The Auto Parallel Load external_tables option is a JSON
array that includes one or more db_object
items. It allows you to set the details for schemas and tables
to load.
While it is possible to define the entire load command on a
single line, for readability the configuration is divided
into option definitions using
SET.
Define the following option sets:
Define the name of the database which will store the data.
mysql> SET @db_list = '["tpch"]';
This assumes that Lakehouse Auto Parallel Load will analyze the data, infer the table structure, and create the database and all tables.
Define the db_object parameters that
will load data from three external sources with Avro,
CSV and Parquet format files:
mysql> SET @ext_tables = '[{
"db_name": "tpch",
"tables": [{
"table_name": "supplier_pq",
"dialect": {"format": "parquet"},
"file": [{
"prefix": "src_data/parquet/tpch/supplier/",
"bucket": "myBucket",
"namespace": "myNamespace",
"region": "myRegion"}]
},
{
"table_name": "nation_csv",
"dialect": {
"format": "csv",
"field_delimiter": "|",
"record_delimiter": "|\\n",
"has_header": true
},
"file": [{
"par": "https://objectstorage.../nation.csv"}]
},
{
"table_name": "region_avro",
"dialect": {"format": "avro"},
"file": [{
"par": "https://objectstorage.../region.avro"}]
}]
}]';
Define the @options variable with
SET:
mysql> SET @options = JSON_OBJECT('external_tables', CAST(@ext_tables AS JSON));
Setting mode to
dryrun generates the load script but
does not create or load the external tables.
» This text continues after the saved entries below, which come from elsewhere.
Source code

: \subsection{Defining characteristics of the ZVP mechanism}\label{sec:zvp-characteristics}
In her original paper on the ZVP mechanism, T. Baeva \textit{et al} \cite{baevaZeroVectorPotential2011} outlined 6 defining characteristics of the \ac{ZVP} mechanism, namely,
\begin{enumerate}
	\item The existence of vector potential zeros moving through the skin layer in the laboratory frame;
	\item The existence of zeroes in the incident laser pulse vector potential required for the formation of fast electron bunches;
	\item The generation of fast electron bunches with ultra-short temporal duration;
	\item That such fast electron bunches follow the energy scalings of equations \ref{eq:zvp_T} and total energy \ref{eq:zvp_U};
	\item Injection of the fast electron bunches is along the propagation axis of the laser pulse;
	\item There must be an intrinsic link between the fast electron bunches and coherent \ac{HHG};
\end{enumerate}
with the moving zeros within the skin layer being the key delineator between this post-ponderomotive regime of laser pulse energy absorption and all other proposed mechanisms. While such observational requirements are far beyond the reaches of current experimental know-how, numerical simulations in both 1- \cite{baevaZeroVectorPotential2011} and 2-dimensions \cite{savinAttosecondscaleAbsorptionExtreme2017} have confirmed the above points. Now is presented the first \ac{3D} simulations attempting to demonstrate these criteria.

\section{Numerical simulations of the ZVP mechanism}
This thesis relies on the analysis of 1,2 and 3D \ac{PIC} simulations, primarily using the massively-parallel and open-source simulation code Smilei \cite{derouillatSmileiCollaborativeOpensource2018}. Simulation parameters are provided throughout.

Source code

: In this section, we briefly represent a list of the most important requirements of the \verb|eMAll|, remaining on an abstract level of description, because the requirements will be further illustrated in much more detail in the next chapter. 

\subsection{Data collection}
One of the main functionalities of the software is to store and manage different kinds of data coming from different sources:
For
example:
mysql> SET @options = JSON_OBJECT('mode', 'dryrun', 'external_tables', CAST(@ext_tables AS JSON));
To implement the changes as part of the load command,
set mode to
normal. This is the default, and it
is not necessary to add it to the command.
Exclude columns from the loading process with the
exclude_list option. See
HEATWAVE_LOAD.
Lakehouse Auto Parallel Load infers the column names for Avro and Parquet files,
and also for CSV files if has_header is
true. For these situations, use the
column names with the exclude_list
option.
If the table already exists, but has no data, use the
existing column names with the
exclude_list option.
For CSV files if has_header is
false, use the generated schema names
with the exclude_list option. These are:
col_1, col_2,
col_3 ...